Once again, Bowie had unearthed musicians to best express his vision, in music that could mirror anger and joy, despair and tenderness. Meanwhile, under a new kind of pressure, he’d found imaginative and profound melodies and words rife with clues and confessions. The variety of rhythmic approaches – the driving grooves of Sue and ’Tis A Pity; Girl Loves Me’s staccato beats – masked the fact that the album is largely a succession of ballads, aching and searching, that conclude with elegiac Dollar Days and wistful I Can’t Give Everything Away, a message to his audience as pointed as Ziggy Stardust’s Rock’n’Roll Suicide. Its harmonica recalls Low’s A New Career In A New Town, whilst Monder’s guitar solo echoes Mick Ronson and Robert Fripp. “There are a lot of allusions to his past on Blackstar,” says Monder, “but presented in a fresh context.”
"Would there even be a record?"
However, the fate of the tracks was still not clear to Bowie’s band. “Would there even be a record?” wondered McCaslin.
Bowie and Visconti hunkered down to complete, and finesse, Blackstar, giving it both steeliness and warmth. Around November, a couple of the players were summoned to hear the record. “David was supposed to be there,” says Lefebvre, but he failed to show. Having been in remission during the summer, Bowie had recently been told that his condition was terminal.
Upon its release on January 8, 2016, the world only had two days to digest Blackstar before news of Bowie’s death. “It still crushes me,” says Lefebvre, speaking on behalf of all Bowie fans. Guiliana agrees, “but it makes me happy as well as sad, and feeling overwhelming gratitude that Blackstar exists.”

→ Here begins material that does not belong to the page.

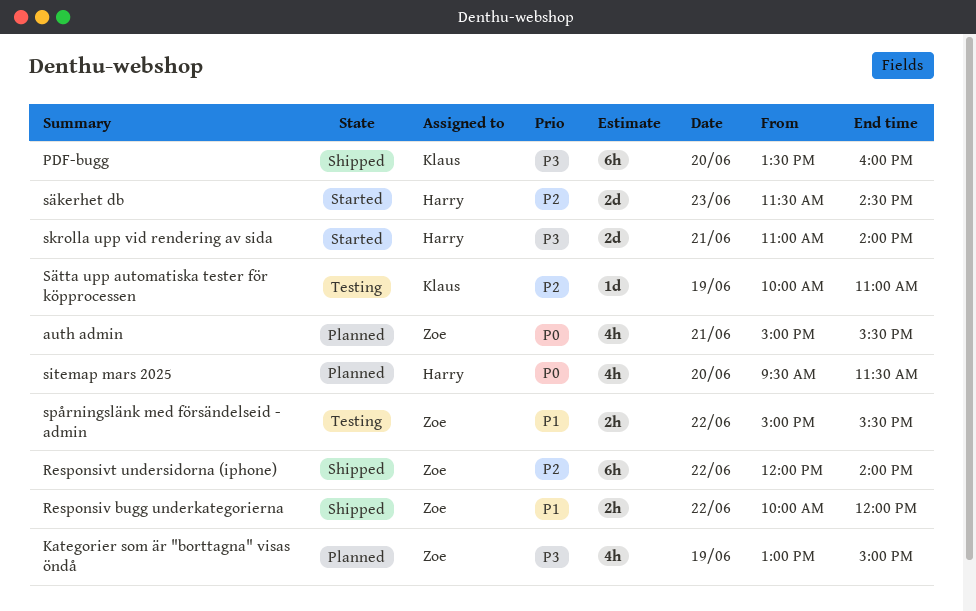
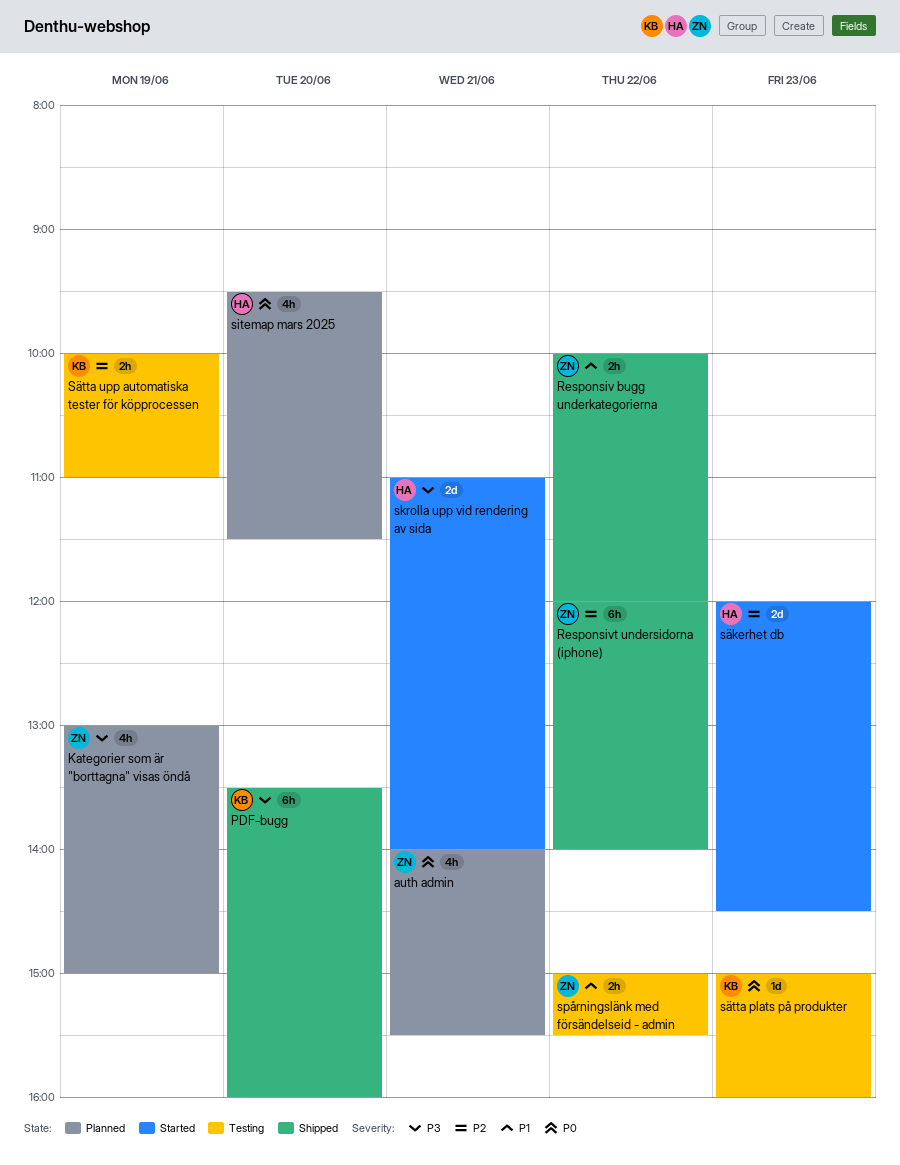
auth admin, begins: 15:00 -> 14:00
säkerhet db, begins: 11:30 -> 12:00
sätta plats på produkter: none -> present
Sätta upp automatiska tester för köpprocessen, estimate: 1d -> 2h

“In retrospect, it all makes sense, even without being aware of the lyrics,” says Monder. “There is this amazing balance between darkness and hope. It’s simultaneously a celebration of life, and a farewell.”
Although it’s hard to view Blackstar except through the filter of Bowie’s death, in truth a work so rich, dynamic and expressive also lives outside of its context.
“It’s a piece of high art where different elements combined in a seamless way,” says McCaslin. “It’s such a deep record, which speaks to the core of humanity.”